Changer 144.000 couches ou soulever 5.000 tonnes : pourquoi on sous-estime la pénibilité des métiers de la petite enfance

Le Syndicat national des professionnels de la petite enfance (SNPPE) a récemment lancé un cri d’alarme concernant la “pénibilité invisible” des employé(e)s du secteur. Selon ses estimations, les gestes répétitifs tels que porter, s’accroupir, se pencher ou bercer effectués chaque jour par les professionnelles accumulent une usure corporelle importante, souvent ignorée dans les dispositifs de reconnaissance de la pénibilité. En une carrière, ces gestes représentent notamment 5.000 tonnes soulevées, 144.000 changements de couches ou vêtements, et un million d’accroupissements, autant d’efforts physiques qui malmènent la santé des travailleurs.

Le syndicat souligne que ces actions quotidiennes, considérées à tort comme des “postures maternelles” naturelles, s’accompagnent de risques pour la santé tels que troubles musculo-squelettiques, lombalgies, tendinopathies et atteintes articulaires. Ces troubles sont souvent liés à la répétition incessante des mêmes gestes, qui, combinés à des environnements souvent bruyants et à la manipulation de matériels lourds, contribuent à une fatigue physique et mentale importante, parfois à la rupture précoces des carrières. L’ampleur de cette pénibilité demeure largement méconnue, car elle n’est pas intégrée dans les dispositifs de reconnaissance, ni prise en compte dans l’évaluation officielle du risque professionnel.

La pénibilité réelle du secteur, cumulative, continue et fortement féminisée, n’est donc ni mesurée, ni reconnue, ni indemnisée.

Pourtant, selon l’Assurance maladie, les professionnels de la petite enfance, souvent féminins, ont un taux d’accidents du travail supérieur à celui des autres secteurs. Ils représentent 16 % des accidents liés au travail, malgré une présence de seulement 11 % dans l’ensemble des salariés. Avec 52 accidents pour 1.000 salariés, contre 34 pour 1.000 dans d’autres secteurs, cette situation souligne la vulnérabilité accrue des personnes évoluant dans ce domaine, face à des postures contraignantes, des risques infectieux, des chutes ou encore des glissades.

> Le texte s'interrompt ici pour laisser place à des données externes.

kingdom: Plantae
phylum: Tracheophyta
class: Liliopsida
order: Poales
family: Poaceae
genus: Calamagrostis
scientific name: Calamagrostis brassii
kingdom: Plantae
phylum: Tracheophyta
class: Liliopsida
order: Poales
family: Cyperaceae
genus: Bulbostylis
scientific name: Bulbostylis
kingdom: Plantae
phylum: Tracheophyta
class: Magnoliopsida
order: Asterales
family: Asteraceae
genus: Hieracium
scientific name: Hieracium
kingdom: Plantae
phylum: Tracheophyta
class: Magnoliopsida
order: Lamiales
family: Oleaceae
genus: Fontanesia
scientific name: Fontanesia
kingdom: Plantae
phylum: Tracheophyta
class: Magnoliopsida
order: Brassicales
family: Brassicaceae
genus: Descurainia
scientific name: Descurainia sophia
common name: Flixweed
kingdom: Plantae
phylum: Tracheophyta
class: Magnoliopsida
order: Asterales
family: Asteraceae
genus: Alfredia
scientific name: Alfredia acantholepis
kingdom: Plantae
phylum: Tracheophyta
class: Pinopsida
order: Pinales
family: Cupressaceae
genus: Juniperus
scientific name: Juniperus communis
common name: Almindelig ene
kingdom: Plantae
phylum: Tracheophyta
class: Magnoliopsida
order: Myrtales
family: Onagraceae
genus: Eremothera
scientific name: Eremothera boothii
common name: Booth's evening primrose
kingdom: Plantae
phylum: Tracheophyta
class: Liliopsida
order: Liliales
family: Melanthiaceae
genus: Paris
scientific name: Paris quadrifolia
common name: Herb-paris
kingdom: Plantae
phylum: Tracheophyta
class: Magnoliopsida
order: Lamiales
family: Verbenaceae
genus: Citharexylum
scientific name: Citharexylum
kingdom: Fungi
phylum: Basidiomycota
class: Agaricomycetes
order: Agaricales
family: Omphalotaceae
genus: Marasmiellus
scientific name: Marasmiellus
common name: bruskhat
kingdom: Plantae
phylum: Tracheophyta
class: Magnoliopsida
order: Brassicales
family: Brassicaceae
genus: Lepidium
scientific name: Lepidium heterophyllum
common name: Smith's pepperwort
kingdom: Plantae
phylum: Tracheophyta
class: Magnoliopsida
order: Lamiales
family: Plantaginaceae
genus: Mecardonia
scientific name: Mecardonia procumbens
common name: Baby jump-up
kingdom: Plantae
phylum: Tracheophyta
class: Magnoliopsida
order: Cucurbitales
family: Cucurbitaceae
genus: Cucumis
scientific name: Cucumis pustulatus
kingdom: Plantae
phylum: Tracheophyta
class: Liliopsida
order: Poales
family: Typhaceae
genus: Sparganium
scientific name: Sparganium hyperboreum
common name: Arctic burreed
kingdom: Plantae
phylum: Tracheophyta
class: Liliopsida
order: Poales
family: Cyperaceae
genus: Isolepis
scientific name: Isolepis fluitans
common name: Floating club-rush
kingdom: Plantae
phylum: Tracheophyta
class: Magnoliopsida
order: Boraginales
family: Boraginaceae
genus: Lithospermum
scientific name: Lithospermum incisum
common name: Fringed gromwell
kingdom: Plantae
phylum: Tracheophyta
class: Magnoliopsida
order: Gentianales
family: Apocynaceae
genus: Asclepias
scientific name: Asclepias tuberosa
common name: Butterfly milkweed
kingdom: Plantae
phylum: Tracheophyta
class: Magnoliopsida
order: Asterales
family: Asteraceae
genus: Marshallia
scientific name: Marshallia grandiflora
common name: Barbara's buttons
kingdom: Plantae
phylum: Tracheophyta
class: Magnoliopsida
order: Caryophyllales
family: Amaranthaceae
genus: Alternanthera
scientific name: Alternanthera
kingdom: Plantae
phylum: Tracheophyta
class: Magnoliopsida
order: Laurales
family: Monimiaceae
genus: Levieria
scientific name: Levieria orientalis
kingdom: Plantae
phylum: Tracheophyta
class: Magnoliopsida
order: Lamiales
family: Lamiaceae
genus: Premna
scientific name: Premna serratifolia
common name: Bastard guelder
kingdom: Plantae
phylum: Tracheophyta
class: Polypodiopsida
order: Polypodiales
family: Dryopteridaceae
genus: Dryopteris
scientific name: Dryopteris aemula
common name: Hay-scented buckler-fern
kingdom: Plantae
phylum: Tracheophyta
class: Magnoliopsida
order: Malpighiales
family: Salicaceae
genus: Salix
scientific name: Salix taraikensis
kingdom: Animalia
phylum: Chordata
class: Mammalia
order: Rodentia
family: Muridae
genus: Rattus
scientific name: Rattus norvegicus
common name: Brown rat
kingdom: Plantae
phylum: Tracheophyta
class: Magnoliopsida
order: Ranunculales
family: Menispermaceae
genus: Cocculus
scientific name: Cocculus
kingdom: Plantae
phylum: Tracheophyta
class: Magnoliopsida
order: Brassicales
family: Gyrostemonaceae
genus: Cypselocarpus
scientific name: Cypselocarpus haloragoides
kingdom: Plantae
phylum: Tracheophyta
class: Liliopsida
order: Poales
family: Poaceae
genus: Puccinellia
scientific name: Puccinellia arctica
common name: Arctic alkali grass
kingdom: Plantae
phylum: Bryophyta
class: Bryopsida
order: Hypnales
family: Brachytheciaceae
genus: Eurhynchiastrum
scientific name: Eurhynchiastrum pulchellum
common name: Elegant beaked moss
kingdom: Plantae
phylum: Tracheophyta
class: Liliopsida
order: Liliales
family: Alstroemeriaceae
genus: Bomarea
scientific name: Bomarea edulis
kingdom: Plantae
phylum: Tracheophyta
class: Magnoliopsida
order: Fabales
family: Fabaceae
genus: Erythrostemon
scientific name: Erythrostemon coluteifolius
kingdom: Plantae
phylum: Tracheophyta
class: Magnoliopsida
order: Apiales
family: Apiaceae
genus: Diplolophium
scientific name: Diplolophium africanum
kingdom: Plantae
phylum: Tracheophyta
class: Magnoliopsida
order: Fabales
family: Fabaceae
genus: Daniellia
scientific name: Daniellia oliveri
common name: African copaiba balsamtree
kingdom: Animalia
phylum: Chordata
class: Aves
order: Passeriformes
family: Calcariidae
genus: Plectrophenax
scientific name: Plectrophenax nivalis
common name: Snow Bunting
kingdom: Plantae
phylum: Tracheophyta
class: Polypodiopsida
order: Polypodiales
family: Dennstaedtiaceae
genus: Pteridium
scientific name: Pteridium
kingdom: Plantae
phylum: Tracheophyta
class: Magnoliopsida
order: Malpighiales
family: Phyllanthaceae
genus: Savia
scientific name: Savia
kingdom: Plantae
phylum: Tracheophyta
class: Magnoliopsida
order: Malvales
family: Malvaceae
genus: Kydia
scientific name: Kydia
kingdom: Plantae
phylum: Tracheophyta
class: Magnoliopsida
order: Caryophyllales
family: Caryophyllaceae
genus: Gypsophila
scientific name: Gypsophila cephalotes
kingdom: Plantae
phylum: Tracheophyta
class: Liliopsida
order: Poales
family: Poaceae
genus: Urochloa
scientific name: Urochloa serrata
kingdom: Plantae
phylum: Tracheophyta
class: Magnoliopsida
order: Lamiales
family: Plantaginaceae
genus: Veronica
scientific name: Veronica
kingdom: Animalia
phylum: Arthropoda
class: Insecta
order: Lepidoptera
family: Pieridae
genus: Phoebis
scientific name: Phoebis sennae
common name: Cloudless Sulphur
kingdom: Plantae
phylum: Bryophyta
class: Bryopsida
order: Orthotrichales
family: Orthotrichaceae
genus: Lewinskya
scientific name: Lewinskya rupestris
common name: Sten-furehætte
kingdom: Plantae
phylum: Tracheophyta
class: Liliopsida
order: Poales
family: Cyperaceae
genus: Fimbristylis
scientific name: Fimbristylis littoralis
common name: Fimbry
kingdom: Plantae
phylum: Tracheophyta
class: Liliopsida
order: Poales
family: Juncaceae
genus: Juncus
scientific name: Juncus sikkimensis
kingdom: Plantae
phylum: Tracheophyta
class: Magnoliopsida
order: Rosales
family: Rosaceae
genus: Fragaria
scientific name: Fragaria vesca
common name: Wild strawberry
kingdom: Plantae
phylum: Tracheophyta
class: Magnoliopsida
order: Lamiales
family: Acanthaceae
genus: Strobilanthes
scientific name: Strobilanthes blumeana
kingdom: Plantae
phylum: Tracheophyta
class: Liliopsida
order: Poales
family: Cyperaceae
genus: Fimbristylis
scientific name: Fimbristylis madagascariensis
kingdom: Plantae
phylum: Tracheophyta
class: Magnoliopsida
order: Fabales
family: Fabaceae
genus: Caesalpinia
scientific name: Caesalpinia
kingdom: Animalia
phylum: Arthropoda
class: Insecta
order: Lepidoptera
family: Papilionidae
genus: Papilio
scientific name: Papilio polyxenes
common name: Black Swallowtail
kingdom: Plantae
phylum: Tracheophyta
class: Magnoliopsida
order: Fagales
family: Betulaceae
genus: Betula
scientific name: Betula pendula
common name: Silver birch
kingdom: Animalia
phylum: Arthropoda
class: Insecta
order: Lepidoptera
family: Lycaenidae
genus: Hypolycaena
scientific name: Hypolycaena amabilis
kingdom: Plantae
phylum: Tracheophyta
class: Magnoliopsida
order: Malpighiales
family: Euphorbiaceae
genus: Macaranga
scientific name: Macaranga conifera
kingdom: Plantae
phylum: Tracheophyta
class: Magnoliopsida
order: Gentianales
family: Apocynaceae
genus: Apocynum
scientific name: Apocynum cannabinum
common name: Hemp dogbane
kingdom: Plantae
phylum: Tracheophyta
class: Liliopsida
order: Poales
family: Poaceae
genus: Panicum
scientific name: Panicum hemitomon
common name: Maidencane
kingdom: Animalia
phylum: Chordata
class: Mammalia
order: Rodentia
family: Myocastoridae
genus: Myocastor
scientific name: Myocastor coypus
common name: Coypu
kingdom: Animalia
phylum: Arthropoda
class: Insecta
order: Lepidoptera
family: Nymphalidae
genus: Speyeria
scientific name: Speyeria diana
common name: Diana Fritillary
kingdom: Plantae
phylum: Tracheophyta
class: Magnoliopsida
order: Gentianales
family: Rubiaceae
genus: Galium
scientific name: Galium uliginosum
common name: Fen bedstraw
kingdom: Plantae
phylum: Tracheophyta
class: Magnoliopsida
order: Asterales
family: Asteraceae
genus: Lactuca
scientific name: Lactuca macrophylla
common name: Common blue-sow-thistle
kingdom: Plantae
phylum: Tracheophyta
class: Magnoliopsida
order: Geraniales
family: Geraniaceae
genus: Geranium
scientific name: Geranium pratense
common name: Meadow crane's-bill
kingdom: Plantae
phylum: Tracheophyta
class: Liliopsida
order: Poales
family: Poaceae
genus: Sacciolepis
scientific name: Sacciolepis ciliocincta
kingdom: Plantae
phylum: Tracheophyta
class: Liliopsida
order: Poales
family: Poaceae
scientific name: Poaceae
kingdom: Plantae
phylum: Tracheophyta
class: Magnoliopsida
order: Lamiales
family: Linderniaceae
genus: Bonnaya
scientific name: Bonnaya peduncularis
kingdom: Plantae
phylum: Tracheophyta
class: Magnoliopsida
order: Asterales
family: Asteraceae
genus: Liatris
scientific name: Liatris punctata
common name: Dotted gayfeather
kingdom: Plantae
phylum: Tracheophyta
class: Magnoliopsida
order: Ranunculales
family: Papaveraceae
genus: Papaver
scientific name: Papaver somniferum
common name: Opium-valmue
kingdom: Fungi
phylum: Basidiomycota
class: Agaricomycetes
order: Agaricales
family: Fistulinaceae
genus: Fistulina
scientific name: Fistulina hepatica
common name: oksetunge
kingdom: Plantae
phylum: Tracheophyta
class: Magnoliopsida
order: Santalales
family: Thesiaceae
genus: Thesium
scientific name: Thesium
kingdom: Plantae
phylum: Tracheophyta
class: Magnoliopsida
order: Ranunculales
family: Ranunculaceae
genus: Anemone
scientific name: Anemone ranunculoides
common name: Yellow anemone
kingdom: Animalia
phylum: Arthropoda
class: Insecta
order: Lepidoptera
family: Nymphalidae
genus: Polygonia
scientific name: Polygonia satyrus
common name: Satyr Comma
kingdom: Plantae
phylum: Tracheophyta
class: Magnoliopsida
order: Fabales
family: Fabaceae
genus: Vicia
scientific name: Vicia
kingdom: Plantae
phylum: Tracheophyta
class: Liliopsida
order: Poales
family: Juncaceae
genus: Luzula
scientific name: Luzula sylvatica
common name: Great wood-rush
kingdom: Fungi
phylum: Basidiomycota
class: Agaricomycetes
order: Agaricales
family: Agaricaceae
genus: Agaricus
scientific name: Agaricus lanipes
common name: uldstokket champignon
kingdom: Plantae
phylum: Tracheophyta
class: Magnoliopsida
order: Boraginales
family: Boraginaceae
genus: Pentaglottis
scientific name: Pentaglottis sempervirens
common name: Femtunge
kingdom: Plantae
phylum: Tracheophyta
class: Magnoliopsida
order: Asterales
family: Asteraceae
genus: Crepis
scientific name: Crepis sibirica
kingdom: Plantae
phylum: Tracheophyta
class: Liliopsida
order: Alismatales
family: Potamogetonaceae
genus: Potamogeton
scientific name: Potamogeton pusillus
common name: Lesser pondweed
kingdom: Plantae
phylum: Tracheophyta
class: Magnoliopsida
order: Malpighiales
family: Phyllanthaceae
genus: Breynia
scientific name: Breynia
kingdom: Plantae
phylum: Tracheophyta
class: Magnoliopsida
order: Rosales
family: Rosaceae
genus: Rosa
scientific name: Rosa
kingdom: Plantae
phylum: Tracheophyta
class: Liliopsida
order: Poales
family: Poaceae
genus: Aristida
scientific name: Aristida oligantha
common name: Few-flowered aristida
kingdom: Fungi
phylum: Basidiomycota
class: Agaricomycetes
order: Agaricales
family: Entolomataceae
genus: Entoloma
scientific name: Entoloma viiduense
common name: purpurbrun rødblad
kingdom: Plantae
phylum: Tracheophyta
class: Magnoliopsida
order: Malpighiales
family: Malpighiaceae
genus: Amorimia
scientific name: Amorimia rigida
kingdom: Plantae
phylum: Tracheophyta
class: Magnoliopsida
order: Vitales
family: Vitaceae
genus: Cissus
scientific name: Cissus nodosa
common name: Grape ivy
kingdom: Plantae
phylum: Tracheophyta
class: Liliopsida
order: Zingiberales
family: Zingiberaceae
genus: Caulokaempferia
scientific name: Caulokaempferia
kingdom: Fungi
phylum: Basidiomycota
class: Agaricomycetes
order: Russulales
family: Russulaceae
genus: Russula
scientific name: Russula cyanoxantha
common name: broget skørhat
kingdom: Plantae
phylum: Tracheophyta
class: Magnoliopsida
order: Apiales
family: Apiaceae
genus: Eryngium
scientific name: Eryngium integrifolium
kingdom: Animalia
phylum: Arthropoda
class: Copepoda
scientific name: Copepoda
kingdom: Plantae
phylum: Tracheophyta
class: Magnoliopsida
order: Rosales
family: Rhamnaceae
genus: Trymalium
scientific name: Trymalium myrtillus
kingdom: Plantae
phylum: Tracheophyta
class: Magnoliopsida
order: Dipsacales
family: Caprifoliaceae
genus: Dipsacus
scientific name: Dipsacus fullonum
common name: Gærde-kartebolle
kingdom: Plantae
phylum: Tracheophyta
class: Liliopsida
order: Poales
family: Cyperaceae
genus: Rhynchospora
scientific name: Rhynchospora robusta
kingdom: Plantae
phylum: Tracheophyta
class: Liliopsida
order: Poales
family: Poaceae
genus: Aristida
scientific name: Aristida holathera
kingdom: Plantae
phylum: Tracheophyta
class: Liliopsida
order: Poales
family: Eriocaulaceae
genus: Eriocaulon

Le SNPPE déplore que les dispositifs actuels, comme le compte professionnel de prévention (C2P), soient inadaptés pour reconnaître cette pénibilité spécifique. Ces dispositifs ont été pensés pour des métiers plus “masculins” tels que l’industrie ou le BTP, focalisés sur des charges lourdes et des environnements techniques extrêmes. Or, la pénibilité dans le secteur petit enfance, principalement féminisé, est surtout une accumulation continue de gestes répétitifs et de postures contraignantes, ce qui n’est pas pris en compte dans ces dispositifs. Le syndicat appelle donc à une reconnaissance spécifique, et à l’intégration de cette pénibilité dans le dispositif national de prévention, afin de mieux protéger ces professionnelles essentielles.

Face à ces constats alarmants, le SNPPE recommande notamment de reconnaître la petite enfance comme un métier à pénibilité élevée, d’intégrer ce secteur dans le C2P, de financer des aménagements ergonomiques dans toutes les structures, et de déployer un plan national de prévention contre les troubles musculo-squelettiques, les accidents et les maladies professionnelles. Il insiste également sur le fait que la pénibilité de ces métiers, souvent considérés comme naturels ou “maternels”, nécessite une véritable prise en compte officielle, pour préserver la santé et la longévité professionnelle de celles et ceux qui œuvrent quotidiennement auprès des enfants.

En conclusion, le syndicat met en lumière une pénibilité souvent invisible mais bien réelle, qui doit impérativement être reconnue et prise en compte dans la politique de santé au travail, afin d’assurer la pérennité des carrières dans ce secteur vital pour notre société.